Einhergehend mit dem Wachstum der Weinindustrie in der Provinz Shandong wurden mittlerweile zehn Kellereien im Château-Stil nördlich von Yantai errichtet. Dutzend weitere sind in Planung. China-Kenner wird es nicht verwundern, dass bis 2020 davon insgesamt 105 errichtet sein sollen. Diese rasante Entwicklung kommentiert der chinesische Weinfachmann Shang Yang allerdings kritisch: "Es gibt immer noch einen großen Unterschied zwischen den Kenntnissen zur Weinbereitung im Weinberg und im Keller sowie des Weinmarketings zwischen unseren Erzeugern wie auch Inhabern der Kellereien gegenüber denen in Europa. Die Weinindustrie in China entwickelt sich erst seit 30 Jahren - in Europa aber schon seit Jahrhunderten. Chinas Weinindustrie braucht einfach mehr Zeit, um die Techniken zu entwickeln und zu verstehen." Shang Yang weiß wovon er redet, hat er doch zehn Jahre lang in der französischen Weinindustrie gearbeitet hat.

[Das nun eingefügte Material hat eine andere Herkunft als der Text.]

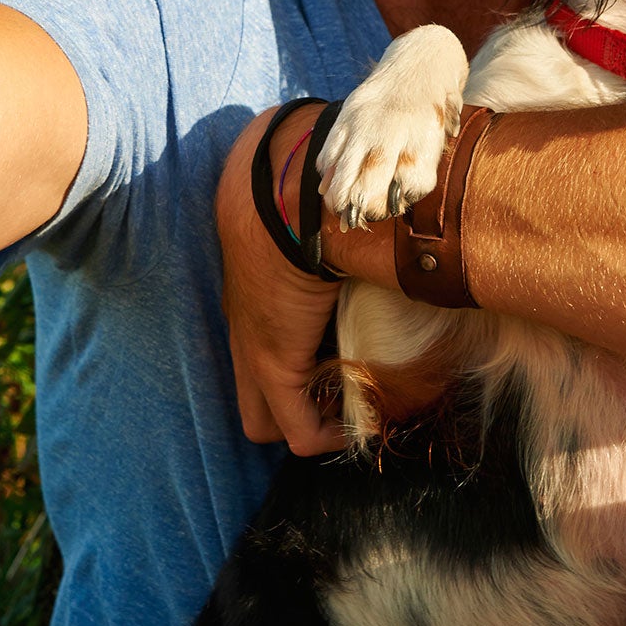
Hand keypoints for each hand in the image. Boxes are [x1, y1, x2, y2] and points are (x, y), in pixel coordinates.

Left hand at [216, 103, 346, 454]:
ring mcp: (254, 350)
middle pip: (252, 398)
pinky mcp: (274, 365)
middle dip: (292, 408)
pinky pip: (297, 431)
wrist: (285, 190)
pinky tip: (356, 423)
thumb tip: (379, 197)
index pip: (260, 349)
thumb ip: (335, 217)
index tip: (336, 362)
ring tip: (350, 410)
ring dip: (309, 421)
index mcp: (253, 295)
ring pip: (264, 420)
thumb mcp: (315, 212)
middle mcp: (245, 328)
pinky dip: (327, 436)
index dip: (296, 368)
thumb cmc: (302, 188)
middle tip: (337, 398)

Dieser Kritik stimmt auch Mark Bedingham, Marketingdirektor von Moet Hennessy Asia Pacific zu: "Ein imposantes Gebäude und beste Kellertechnik reicht nicht. Die Erzeuger hier in China müssen noch den richtigen Umgang mit Klima, Rebsorten, Böden und Ausbau trainieren. Zur Zeit haben sie noch einen offensichtlichen Rückstand gegenüber den Erfahrungen in Europa", sagt Bedingham, dessen Arbeitgeber Moet Hennessy in China schon seit Jahren in der Sparte Weinproduktion und Vertreib investiert.

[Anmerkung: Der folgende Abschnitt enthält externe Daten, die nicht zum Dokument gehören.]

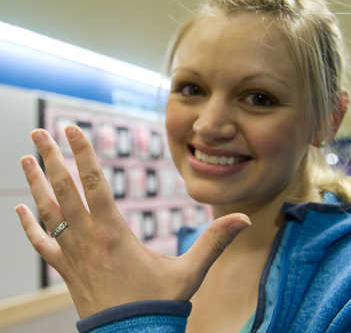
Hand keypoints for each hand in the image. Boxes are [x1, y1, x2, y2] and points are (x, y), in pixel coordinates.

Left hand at [16, 126, 250, 317]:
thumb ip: (214, 242)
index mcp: (114, 233)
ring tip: (25, 158)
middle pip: (64, 189)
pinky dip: (28, 225)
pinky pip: (42, 242)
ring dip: (36, 182)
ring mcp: (72, 253)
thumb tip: (244, 220)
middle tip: (39, 133)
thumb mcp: (190, 272)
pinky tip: (18, 210)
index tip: (71, 129)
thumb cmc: (158, 306)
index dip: (83, 154)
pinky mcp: (65, 269)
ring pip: (48, 211)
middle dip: (52, 158)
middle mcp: (87, 238)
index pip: (95, 182)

Erst letztes Jahr hat Hennessy 400 Hektar Land für Weinbau in Ningxia Hui (Zentral China) im Rahmen eines Joint-Venture erworben. Hier sollen ab 2014 ausschließlich Schaumweine für den chinesischen Markt produziert werden. Zuvor hatte Hennessy bereits in der gleichen Region ein Joint Venture mit der VATS Group Ltd., einem chinesischen Likör- und Weinerzeuger erfolgreich gegründet, um Premium-Rotweine in der Yunnan Provinz für den Inlandsmarkt zu produzieren. "Der Weinkonsum wird von heute an gesehen bis zum Jahr 2015 um 54 Prozent steigen. Es ist also durchaus möglich, dass wir noch mehr in chinesische Châteaux investieren werden", sagt Bedingham.